- _TEXT FOR ANALYSIS_

In November 1944 a group of men met in a London pub. In this fifth year of the war, the capital was dingy, dog-eared, clapped-out, frankly grimy. Though Britain had not shaken off its usual inefficiencies at mass production, it had converted its economy to the needs of the war more completely than any other combatant nation. For five years there had been no new prams, trams, lawnmowers, streetlamps, paint or wallpaper, and it showed. All over the city things leaked, flapped, wobbled and smelt of cabbage. It was the metropole that Orwell would project forward in time as the London of 1984.
These drinkers were not the kind of people to let an unpromising present determine the shape of things to come. They were the inner circle of the British Interplanetary Society, and in 1938 they had published a plan for reaching the Moon using two modules, one to orbit, one to descend to the lunar surface. The cost of the rocket – as much as a million pounds – was far more than they could raise, but they did have enough money to make a couple of instruments for it. ‘We were in the position of someone who could not afford a car, but had enough for the speedometer and the rear-view mirror,’ Arthur C. Clarke would remember. They constructed a ‘coelostat’, a device to stabilise the image of a spinning star-field. It was made from four mirrors and the motor of Clarke’s gramophone; it worked, and was proudly displayed in the Science Museum.

- _DATA EXCERPT_
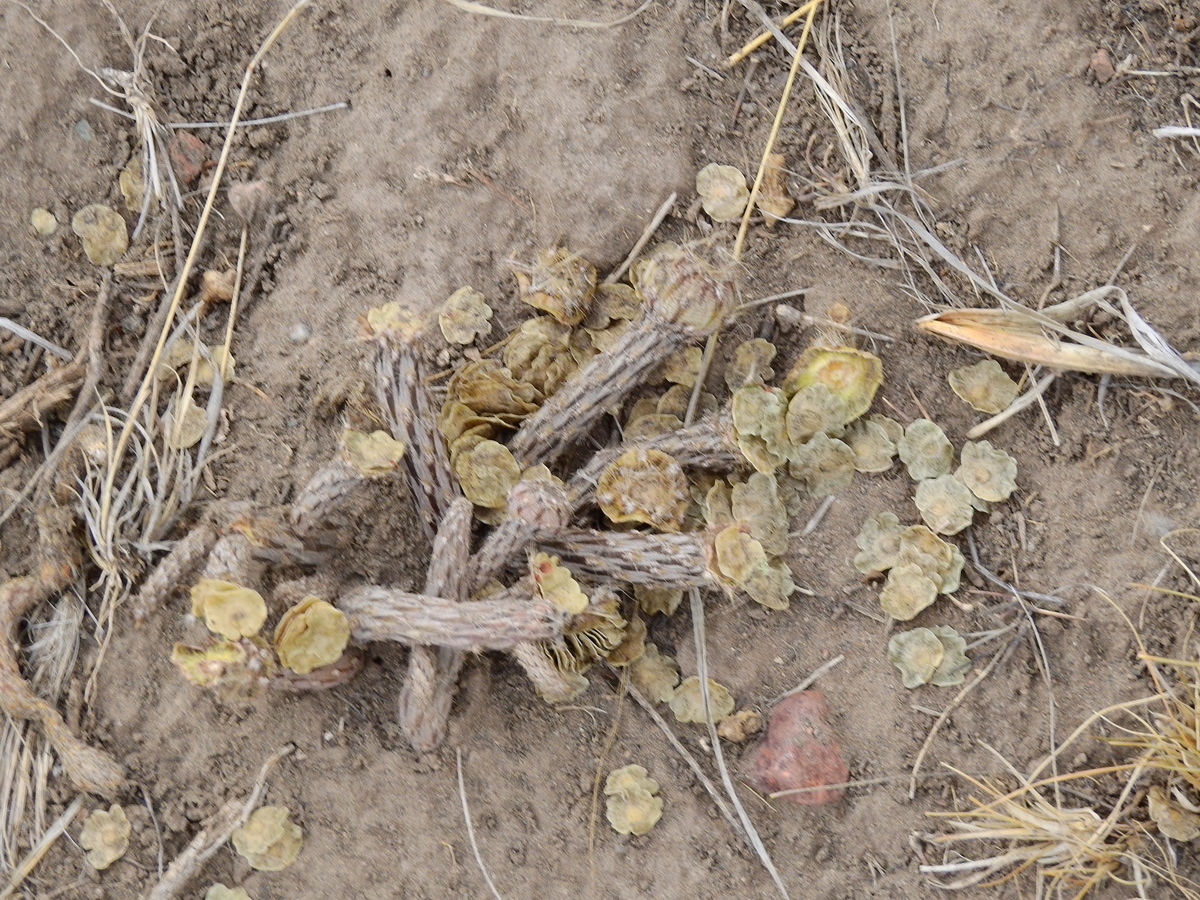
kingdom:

- _EXERCISE_
Quote the passage about the British Interplanetary Society word for word, starting with "These drinkers were" and going on through "the Science Museum.". Rely on the passage about the British Interplanetary Society and nothing else.

- _EXERCISE RESULT_
These drinkers were not the kind of people to let an unpromising present determine the shape of things to come. They were the inner circle of the British Interplanetary Society, and in 1938 they had published a plan for reaching the Moon using two modules, one to orbit, one to descend to the lunar surface. The cost of the rocket – as much as a million pounds – was far more than they could raise, but they did have enough money to make a couple of instruments for it. ‘We were in the position of someone who could not afford a car, but had enough for the speedometer and the rear-view mirror,’ Arthur C. Clarke would remember. They constructed a ‘coelostat’, a device to stabilise the image of a spinning star-field. It was made from four mirrors and the motor of Clarke’s gramophone; it worked, and was proudly displayed in the Science Museum.